How do you handle utilities for rental properties? While rehabbing we will need electric, water, etc… Once we get a tenant in place should we cancel utilties and have tenant set up in their name? Can we transfer utilities to tenants name? Or keep in our name and send copies of bills to tenant to pay?

Thanks for the advice,

Mattman

A lot of utility comapnies have an option where the utilities are in your name and then they transfer to the Tenant’s name/responsibility. In the priods of vacancy (when you and the tenant contact them), it reverts back to your name but there is no actual “cut-off” and there is no “re-connection fee”…it was saving about $30 per property, per utility, per tenant turn-over for us…

Keith

I can vouge for what Keith said in my area, too (for the most part). The water, sewer, and gas all get reverted back to the owner. The electric company (TXU), unfortunately, makes you disconnect and reconnect each time. BTW, if the tenants don’t pay their bill, you will (for those utilities that revert back to the owner, anyway).

Mattman,

You want the utilities in the tenant’s name. Keeping the bills in your name and then giving the bill to the tenant is a terrible idea. What happens when the tenant stops paying the rent and the utilities? Your loss is just that much greater.

Mike

I keep the utlilities in my name, and bill the tenants. Just be sure to take an accurate reading during move-in and move-out. This way, I won’t find that the water bill wasn’t paid for two years like I once did, nor the oil tank running empty, gumming up the heating system.
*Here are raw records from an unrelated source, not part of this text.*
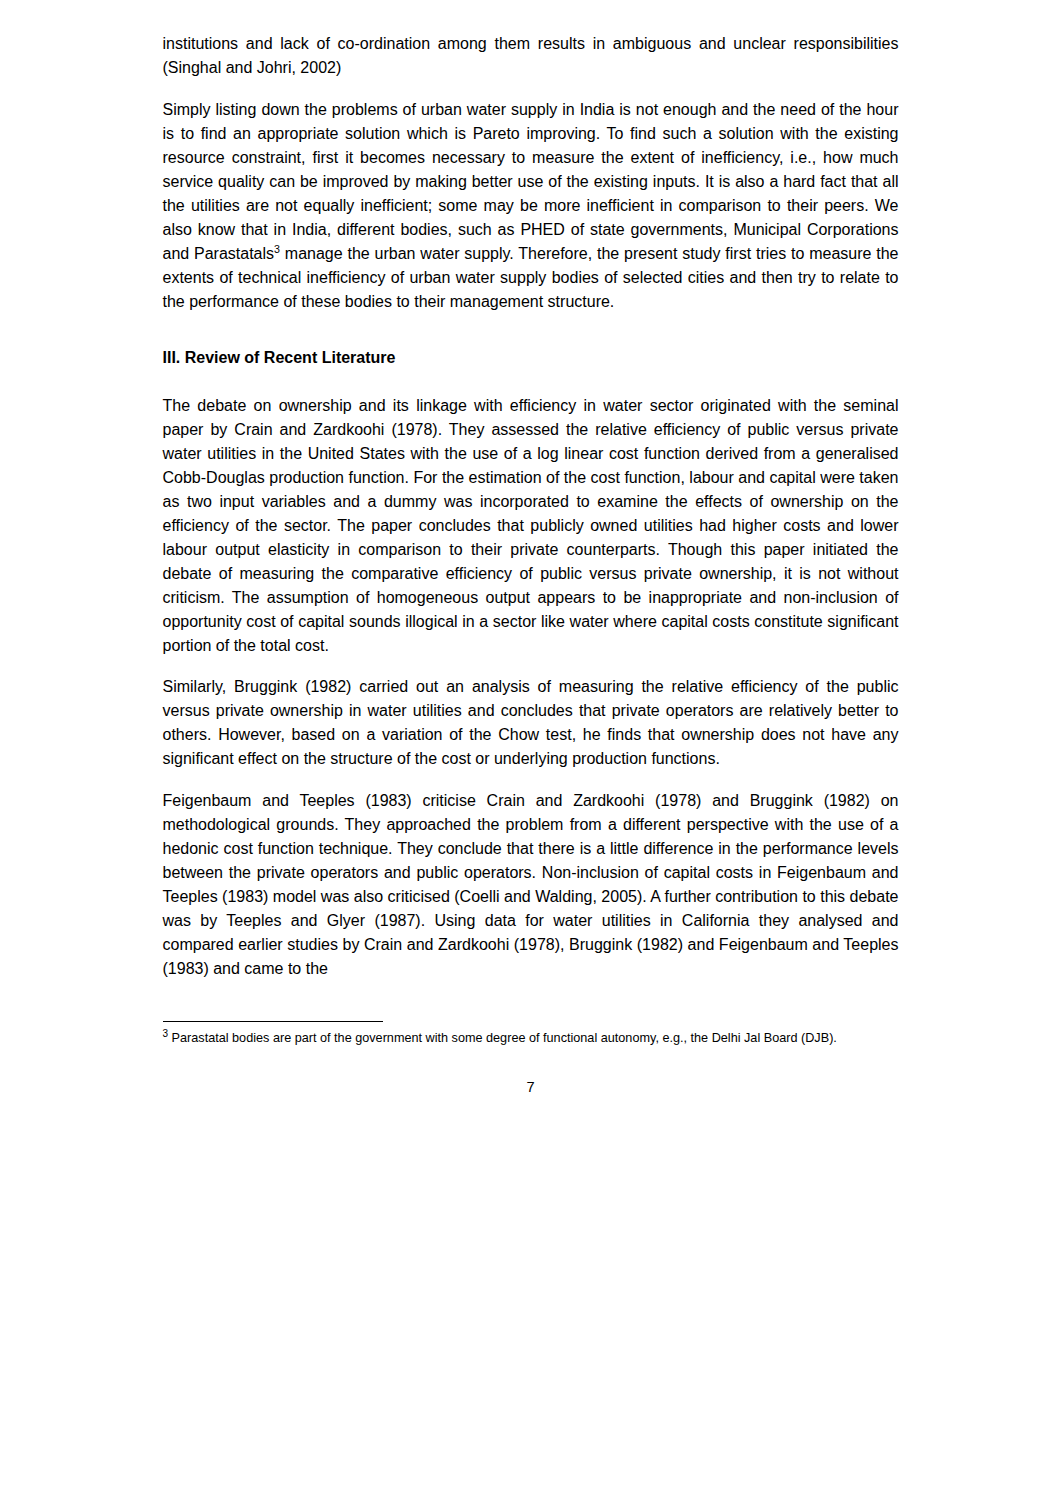institutions and lack of co-ordination among them results in ambiguous and unclear responsibilities (Singhal and Johri, 2002)
Simply listing down the problems of urban water supply in India is not enough and the need of the hour is to find an appropriate solution which is Pareto improving. To find such a solution with the existing resource constraint, first it becomes necessary to measure the extent of inefficiency, i.e., how much service quality can be improved by making better use of the existing inputs. It is also a hard fact that all the utilities are not equally inefficient; some may be more inefficient in comparison to their peers. We also know that in India, different bodies, such as PHED of state governments, Municipal Corporations and Parastatals3 manage the urban water supply. Therefore, the present study first tries to measure the extents of technical inefficiency of urban water supply bodies of selected cities and then try to relate to the performance of these bodies to their management structure.
III. Review of Recent Literature
The debate on ownership and its linkage with efficiency in water sector originated with the seminal paper by Crain and Zardkoohi (1978). They assessed the relative efficiency of public versus private water utilities in the United States with the use of a log linear cost function derived from a generalised Cobb-Douglas production function. For the estimation of the cost function, labour and capital were taken as two input variables and a dummy was incorporated to examine the effects of ownership on the efficiency of the sector. The paper concludes that publicly owned utilities had higher costs and lower labour output elasticity in comparison to their private counterparts. Though this paper initiated the debate of measuring the comparative efficiency of public versus private ownership, it is not without criticism. The assumption of homogeneous output appears to be inappropriate and non-inclusion of opportunity cost of capital sounds illogical in a sector like water where capital costs constitute significant portion of the total cost.
Similarly, Bruggink (1982) carried out an analysis of measuring the relative efficiency of the public versus private ownership in water utilities and concludes that private operators are relatively better to others. However, based on a variation of the Chow test, he finds that ownership does not have any significant effect on the structure of the cost or underlying production functions.
Feigenbaum and Teeples (1983) criticise Crain and Zardkoohi (1978) and Bruggink (1982) on methodological grounds. They approached the problem from a different perspective with the use of a hedonic cost function technique. They conclude that there is a little difference in the performance levels between the private operators and public operators. Non-inclusion of capital costs in Feigenbaum and Teeples (1983) model was also criticised (Coelli and Walding, 2005). A further contribution to this debate was by Teeples and Glyer (1987). Using data for water utilities in California they analysed and compared earlier studies by Crain and Zardkoohi (1978), Bruggink (1982) and Feigenbaum and Teeples (1983) and came to the
3 Parastatal bodies are part of the government with some degree of functional autonomy, e.g., the Delhi Jal Board (DJB).
7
In some jurisdictions, the landlord is responsible when the tenant doesn’t pay, like my water bill.

Even if the landlord is clearly not responsible such as for phone bills, I had tenants skipping out on all utilities, including the phone, that when the new LEGIT, REAL people move in, I have to sign affadavitts that these are real people, not false names for the former tenants to get service.

I turn the utilities on in my name while we rehab. When the tenenat moves in on Monday I tell them to get the utilities in their name because if not they will be disconnected by Tuesday.

Some of my properties are locating in the coldest city in Minnesota (50 below windshield last winter). For the most part in those cities a landlord has no choice but to pay the utilities because tenants can’t have the fluctuation of a $75 utilities bill in the summer and a $350 bill in January and February.

If you do end up paying the utilities for your places then you may not like the fluctuations from summer to winter. Once you have owned your properties for 1 year you can have the utility company average out the utility bill based on last years usage. So you receive the same bill every month regardless of winter or summer.

I don’t necessarily recommand paying utilities, but if you have to pay them, I do recommand that you call your utilities company and have them set you up on a program that allows you to pay a flat rate based on the year befores utilty usage. Also I take extra effort in making sure that plastic is on the windows, places have insulation blown in them and use the temperature limiting thermostats. Whether you pay for utilities or not you want your places to be insulated, or you will lose tenants due to high utility bills.

Also I want to note that some towns do weird things, my local water dept won’t allow the water/sewer bill to be put in a tenant’s name. The landlord must be the person on the account, I guess so they can definitely get paid. At one point I was renting from family…the rent was low but he passed me the h2o bill every month (well every quarter to be precise) and I paid it directly. Now where I am the LL pays it directly, based on what I know about some of his tenants I wouldn’t be trying to get them to pay the bills as I doubt they pay all of the ones in their own names.